4AD, the record label that gave birth to indie cool, celebrates 30th anniversary:

Next month sees the release of a new 4AD album, Halcyon Digest, by American band Deerhunter, yet the only sign of such a feat of endurance for a small company working in the most ruthless of creative industries will be the little “3X” that appears at the end of all 4AD album catalogue numbers this year. Minimalism has always been 4AD’s style.

God, the Gospel, and Glenn Beck:

A Mormon television star stands in front of the Lincoln Memorial and calls American Christians to revival.

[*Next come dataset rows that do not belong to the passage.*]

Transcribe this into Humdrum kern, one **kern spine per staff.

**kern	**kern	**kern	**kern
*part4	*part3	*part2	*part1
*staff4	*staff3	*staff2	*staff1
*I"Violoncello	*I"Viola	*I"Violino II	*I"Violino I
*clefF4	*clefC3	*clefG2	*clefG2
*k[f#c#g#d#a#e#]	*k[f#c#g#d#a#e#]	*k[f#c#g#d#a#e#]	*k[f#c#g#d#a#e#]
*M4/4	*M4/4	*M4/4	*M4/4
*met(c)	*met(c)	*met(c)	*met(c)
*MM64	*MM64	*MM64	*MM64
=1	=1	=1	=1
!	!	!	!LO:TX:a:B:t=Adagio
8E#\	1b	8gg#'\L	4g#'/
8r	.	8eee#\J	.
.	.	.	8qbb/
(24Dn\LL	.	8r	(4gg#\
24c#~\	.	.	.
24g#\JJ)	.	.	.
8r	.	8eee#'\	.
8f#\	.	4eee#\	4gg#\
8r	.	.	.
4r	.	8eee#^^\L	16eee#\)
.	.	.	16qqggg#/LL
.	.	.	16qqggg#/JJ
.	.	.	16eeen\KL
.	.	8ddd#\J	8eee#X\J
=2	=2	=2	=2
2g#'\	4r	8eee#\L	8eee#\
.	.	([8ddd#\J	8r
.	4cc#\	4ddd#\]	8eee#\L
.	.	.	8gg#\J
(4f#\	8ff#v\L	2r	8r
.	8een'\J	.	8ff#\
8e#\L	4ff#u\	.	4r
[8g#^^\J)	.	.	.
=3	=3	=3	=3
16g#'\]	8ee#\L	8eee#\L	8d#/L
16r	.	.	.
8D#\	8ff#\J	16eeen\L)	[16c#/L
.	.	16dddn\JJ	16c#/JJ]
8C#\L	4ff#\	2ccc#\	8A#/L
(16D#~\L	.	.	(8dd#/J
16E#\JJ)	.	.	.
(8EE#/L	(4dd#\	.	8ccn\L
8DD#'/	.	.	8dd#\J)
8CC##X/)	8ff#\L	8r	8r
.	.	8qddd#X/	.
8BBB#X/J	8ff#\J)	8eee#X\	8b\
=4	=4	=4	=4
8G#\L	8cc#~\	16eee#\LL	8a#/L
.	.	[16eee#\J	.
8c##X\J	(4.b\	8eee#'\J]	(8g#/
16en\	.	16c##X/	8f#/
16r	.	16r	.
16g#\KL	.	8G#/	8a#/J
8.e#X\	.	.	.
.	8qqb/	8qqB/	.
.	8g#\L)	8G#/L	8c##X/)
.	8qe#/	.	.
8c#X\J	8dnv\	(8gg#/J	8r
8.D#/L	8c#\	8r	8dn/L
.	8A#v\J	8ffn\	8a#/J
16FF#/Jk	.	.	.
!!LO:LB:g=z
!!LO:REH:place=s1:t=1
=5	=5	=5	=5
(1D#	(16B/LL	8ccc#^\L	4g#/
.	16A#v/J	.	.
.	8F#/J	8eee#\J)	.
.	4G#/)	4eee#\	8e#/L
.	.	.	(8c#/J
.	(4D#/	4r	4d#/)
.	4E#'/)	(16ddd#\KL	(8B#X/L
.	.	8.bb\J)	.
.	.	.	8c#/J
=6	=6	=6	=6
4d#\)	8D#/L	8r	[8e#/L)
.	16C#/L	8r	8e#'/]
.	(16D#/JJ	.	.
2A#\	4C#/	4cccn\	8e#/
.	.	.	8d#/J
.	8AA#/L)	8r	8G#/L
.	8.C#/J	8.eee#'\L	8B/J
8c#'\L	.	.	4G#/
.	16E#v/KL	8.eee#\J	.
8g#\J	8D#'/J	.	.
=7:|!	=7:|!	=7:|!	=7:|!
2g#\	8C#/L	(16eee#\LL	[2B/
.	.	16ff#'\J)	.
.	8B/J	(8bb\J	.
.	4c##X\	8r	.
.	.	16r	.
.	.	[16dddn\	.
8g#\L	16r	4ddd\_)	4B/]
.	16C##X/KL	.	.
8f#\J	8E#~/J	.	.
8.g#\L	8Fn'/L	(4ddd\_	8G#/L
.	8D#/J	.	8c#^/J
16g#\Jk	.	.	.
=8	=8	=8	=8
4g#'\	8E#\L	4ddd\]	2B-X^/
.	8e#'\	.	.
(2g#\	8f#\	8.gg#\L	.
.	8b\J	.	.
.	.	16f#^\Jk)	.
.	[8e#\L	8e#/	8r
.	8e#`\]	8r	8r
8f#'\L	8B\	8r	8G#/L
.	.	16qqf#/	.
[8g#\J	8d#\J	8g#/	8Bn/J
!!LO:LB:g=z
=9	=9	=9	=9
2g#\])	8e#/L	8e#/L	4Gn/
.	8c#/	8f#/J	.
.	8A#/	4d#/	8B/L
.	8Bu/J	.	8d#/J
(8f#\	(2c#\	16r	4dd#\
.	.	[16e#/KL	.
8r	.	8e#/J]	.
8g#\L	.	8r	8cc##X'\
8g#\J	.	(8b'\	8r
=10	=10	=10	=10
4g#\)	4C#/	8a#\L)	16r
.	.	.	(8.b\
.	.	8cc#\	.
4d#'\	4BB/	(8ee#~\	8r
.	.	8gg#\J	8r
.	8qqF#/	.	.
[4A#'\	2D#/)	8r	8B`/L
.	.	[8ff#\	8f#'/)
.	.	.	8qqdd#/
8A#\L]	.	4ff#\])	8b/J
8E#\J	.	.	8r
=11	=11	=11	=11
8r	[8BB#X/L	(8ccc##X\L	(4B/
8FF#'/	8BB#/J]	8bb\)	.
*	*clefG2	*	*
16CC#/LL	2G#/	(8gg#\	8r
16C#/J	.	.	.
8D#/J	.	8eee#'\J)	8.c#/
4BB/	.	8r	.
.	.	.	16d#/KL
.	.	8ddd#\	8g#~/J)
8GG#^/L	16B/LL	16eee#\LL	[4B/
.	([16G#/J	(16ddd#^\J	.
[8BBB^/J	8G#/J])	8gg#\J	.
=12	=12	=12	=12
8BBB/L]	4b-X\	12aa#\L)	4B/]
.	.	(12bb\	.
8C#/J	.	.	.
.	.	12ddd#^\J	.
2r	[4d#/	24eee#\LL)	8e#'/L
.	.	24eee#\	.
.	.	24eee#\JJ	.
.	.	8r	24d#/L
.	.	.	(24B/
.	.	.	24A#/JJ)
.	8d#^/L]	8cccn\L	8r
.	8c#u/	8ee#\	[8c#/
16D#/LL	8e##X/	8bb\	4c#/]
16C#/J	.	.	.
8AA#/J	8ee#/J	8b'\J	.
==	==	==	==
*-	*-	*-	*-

He assembles some evangelical celebrities to give testimonies, and then preaches a God and country revivalism that leaves the evangelicals cheering that they’ve heard the gospel, right there in the nation’s capital.

The news media pronounces him the new leader of America’s Christian conservative movement, and a flock of America’s Christian conservatives have no problem with that.

If you’d told me that ten years ago, I would have assumed it was from the pages of an evangelical apocalyptic novel about the end-times. But it’s not. It’s from this week’s headlines. And it is a scandal.

Why has Internet discourse devolved into a “war of every man against every man”?

I have thought a lot about why people get so hostile online, and I have come to believe it is primarily because we live in a society with a hypertrophied sense of justice and an atrophied sense of humility and charity, to put the matter in terms of the classic virtues.

For what it’s worth, I don’t think this just applies to online interactions these days, though those interactions do seem to have a higher likelihood of devolving into nastiness.